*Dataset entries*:
::::::

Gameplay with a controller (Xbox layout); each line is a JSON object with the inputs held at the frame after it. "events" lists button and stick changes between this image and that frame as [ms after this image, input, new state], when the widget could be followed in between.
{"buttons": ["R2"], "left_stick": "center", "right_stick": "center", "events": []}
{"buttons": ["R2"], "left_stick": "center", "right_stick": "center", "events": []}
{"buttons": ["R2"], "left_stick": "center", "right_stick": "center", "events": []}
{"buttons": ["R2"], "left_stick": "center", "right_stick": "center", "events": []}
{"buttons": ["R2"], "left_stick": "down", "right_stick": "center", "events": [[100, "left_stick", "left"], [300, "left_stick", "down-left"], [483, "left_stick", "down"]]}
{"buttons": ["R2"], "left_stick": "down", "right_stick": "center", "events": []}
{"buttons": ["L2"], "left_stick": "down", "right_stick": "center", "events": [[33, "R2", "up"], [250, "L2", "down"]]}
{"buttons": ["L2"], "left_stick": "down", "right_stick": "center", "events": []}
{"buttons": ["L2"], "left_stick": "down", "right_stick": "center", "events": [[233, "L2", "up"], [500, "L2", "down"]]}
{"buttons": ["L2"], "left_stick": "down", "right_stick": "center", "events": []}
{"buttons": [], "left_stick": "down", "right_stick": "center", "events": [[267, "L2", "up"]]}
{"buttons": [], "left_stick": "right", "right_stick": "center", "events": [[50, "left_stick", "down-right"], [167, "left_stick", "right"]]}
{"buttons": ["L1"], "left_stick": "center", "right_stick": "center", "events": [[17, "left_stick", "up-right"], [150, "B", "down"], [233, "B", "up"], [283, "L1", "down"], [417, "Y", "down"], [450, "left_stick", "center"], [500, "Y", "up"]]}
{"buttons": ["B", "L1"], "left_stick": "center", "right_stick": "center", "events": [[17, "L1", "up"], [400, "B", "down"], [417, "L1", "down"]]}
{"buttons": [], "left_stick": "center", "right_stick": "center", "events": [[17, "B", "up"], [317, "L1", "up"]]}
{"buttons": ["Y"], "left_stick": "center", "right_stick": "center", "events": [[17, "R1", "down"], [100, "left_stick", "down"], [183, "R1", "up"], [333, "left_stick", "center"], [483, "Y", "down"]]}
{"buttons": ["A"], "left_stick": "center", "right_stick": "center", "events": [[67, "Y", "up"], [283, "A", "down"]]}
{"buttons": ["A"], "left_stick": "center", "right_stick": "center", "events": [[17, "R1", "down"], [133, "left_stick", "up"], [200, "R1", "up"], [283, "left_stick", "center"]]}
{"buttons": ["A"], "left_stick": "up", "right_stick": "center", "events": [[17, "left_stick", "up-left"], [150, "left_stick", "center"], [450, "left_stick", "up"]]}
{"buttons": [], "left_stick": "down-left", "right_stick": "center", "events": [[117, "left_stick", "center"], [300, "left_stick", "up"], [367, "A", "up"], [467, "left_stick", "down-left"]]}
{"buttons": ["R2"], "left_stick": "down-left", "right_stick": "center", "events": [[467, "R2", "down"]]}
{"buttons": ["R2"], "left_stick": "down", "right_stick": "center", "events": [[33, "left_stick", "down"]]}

::::::

*Directions for this task*: Extract all the entries word for word.

*Response below*:
Gameplay with a controller (Xbox layout); each line is a JSON object with the inputs held at the frame after it. "events" lists button and stick changes between this image and that frame as [ms after this image, input, new state], when the widget could be followed in between.
{"buttons": ["R2"], "left_stick": "center", "right_stick": "center", "events": []}
{"buttons": ["R2"], "left_stick": "center", "right_stick": "center", "events": []}
{"buttons": ["R2"], "left_stick": "center", "right_stick": "center", "events": []}
{"buttons": ["R2"], "left_stick": "center", "right_stick": "center", "events": []}
{"buttons": ["R2"], "left_stick": "down", "right_stick": "center", "events": [[100, "left_stick", "left"], [300, "left_stick", "down-left"], [483, "left_stick", "down"]]}
{"buttons": ["R2"], "left_stick": "down", "right_stick": "center", "events": []}
{"buttons": ["L2"], "left_stick": "down", "right_stick": "center", "events": [[33, "R2", "up"], [250, "L2", "down"]]}
{"buttons": ["L2"], "left_stick": "down", "right_stick": "center", "events": []}
{"buttons": ["L2"], "left_stick": "down", "right_stick": "center", "events": [[233, "L2", "up"], [500, "L2", "down"]]}
{"buttons": ["L2"], "left_stick": "down", "right_stick": "center", "events": []}
{"buttons": [], "left_stick": "down", "right_stick": "center", "events": [[267, "L2", "up"]]}
{"buttons": [], "left_stick": "right", "right_stick": "center", "events": [[50, "left_stick", "down-right"], [167, "left_stick", "right"]]}
{"buttons": ["L1"], "left_stick": "center", "right_stick": "center", "events": [[17, "left_stick", "up-right"], [150, "B", "down"], [233, "B", "up"], [283, "L1", "down"], [417, "Y", "down"], [450, "left_stick", "center"], [500, "Y", "up"]]}
{"buttons": ["B", "L1"], "left_stick": "center", "right_stick": "center", "events": [[17, "L1", "up"], [400, "B", "down"], [417, "L1", "down"]]}
{"buttons": [], "left_stick": "center", "right_stick": "center", "events": [[17, "B", "up"], [317, "L1", "up"]]}
{"buttons": ["Y"], "left_stick": "center", "right_stick": "center", "events": [[17, "R1", "down"], [100, "left_stick", "down"], [183, "R1", "up"], [333, "left_stick", "center"], [483, "Y", "down"]]}
{"buttons": ["A"], "left_stick": "center", "right_stick": "center", "events": [[67, "Y", "up"], [283, "A", "down"]]}
{"buttons": ["A"], "left_stick": "center", "right_stick": "center", "events": [[17, "R1", "down"], [133, "left_stick", "up"], [200, "R1", "up"], [283, "left_stick", "center"]]}
{"buttons": ["A"], "left_stick": "up", "right_stick": "center", "events": [[17, "left_stick", "up-left"], [150, "left_stick", "center"], [450, "left_stick", "up"]]}
{"buttons": [], "left_stick": "down-left", "right_stick": "center", "events": [[117, "left_stick", "center"], [300, "left_stick", "up"], [367, "A", "up"], [467, "left_stick", "down-left"]]}
{"buttons": ["R2"], "left_stick": "down-left", "right_stick": "center", "events": [[467, "R2", "down"]]}
{"buttons": ["R2"], "left_stick": "down", "right_stick": "center", "events": [[33, "left_stick", "down"]]}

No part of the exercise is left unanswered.